De certa forma, a vida simples que Fernando Pessoa levava era a sua zona de conforto, a sua fonte de equilíbrio. Era essa vida que lhe dava abertura para investir suas energias não apenas na escrita — a escrita era apenas o fim — mas também nas reflexões filosóficas que vazam de seus poemas.
Exemplos de poemas não faltam — mas eu recomendo fortemente que você clique aqui e ouça agora o poema Tabacaria, recitado pelo Abujamra. Pode ir lá, eu espero.
Mas é possível escrever textos maravilhosos nascidos de insights, na correria do dia a dia, frutos de desequilíbrios e desafios, alguns dirão. É possível, é claro que é possível — mas contar com isso é limitar a nossa capacidade criativa.

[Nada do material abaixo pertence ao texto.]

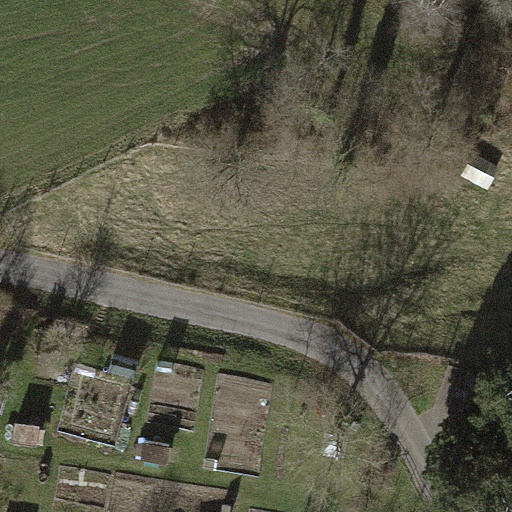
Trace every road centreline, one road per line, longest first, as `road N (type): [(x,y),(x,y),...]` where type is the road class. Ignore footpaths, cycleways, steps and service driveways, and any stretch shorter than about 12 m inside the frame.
road 1 (residential): [(447,511),(365,375),(294,336),(0,270)]
road 2 (track): [(511,307),(456,310),(374,334),(333,358)]
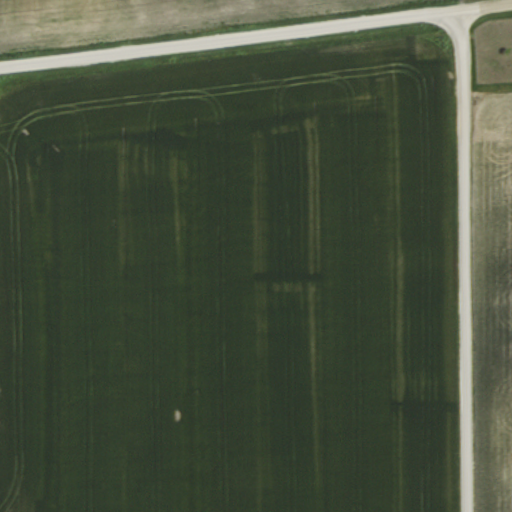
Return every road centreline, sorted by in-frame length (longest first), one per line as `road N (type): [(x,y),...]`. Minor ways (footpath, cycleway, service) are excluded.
road 1 (residential): [(0,65),(511,15)]
road 2 (residential): [(462,511),(455,22)]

Pensando assim, que dá pra encaixar a escrita na correria do dia, a gente está baixando a régua errada.
Como Sísifo (já apontava Albert Camus), deixamos que nosso melhor seja sugado pelo trabalho para que possamos sobreviver e, quando temos algum tempo livre, ou estamos exauridos ou nos vemos impelidos a nos dedicar a alguma atividade social.
Então como criar, como refletir, como desenvolver as habilidades de escrita?
Para cada um, a resposta será diferente. Mas há um elemento, no entanto, que nos aponta uma dica, um caminho possível em busca dessa abertura:
Quanto de tudo que você faz você faz para sobreviver?
Existem muitas pessoas que sim, que precisam trabalhar, e muito, para sobreviver. E muitas dessas pessoas, sim, encontram tempo para escrever. Ao mesmo tempo, existem muitas pessoas que se ocupam em demasia com atividades e, quando se dão conta, estão frustradas por não conseguirem fazer algo — no nosso caso, por não conseguirem escrever.
Esse ocupar-se em demasia é uma característica do nosso tempo. Há tanta informação incrível disponível na internet, tantos eventos acontecendo ao mesmo tempo, tanta gente interessante para conhecer que é normal nos sentirmos perdidos.
Dedicar-se ao ofício da escrita, sempre repito, exige doses cavalares de autoconhecimento. Quanto mais você se conhecer, melhores serão suas criações.
Portanto, cabe a você, e somente a você, avaliar até onde está disposto a ir com o seu ofício como escritor. Quanto do seu tempo você está disposto a investir em um ofício que, inicialmente, é sem remuneração e sem utilidade, que aos olhos do mundo será um grande nada — mas que, para você, será o grande tudo.
Mesmo sabendo que não posso querer ser nada, assim como Fernando Pessoa, tenho em mim todos os sonhos do mundo — entre eles, o sonho de que todos possam desenvolver suas habilidades criativas. Mas, assim como Baudelaire, sei que no final do dia é cada um com a sua quimera — estejamos conscientes delas ou não.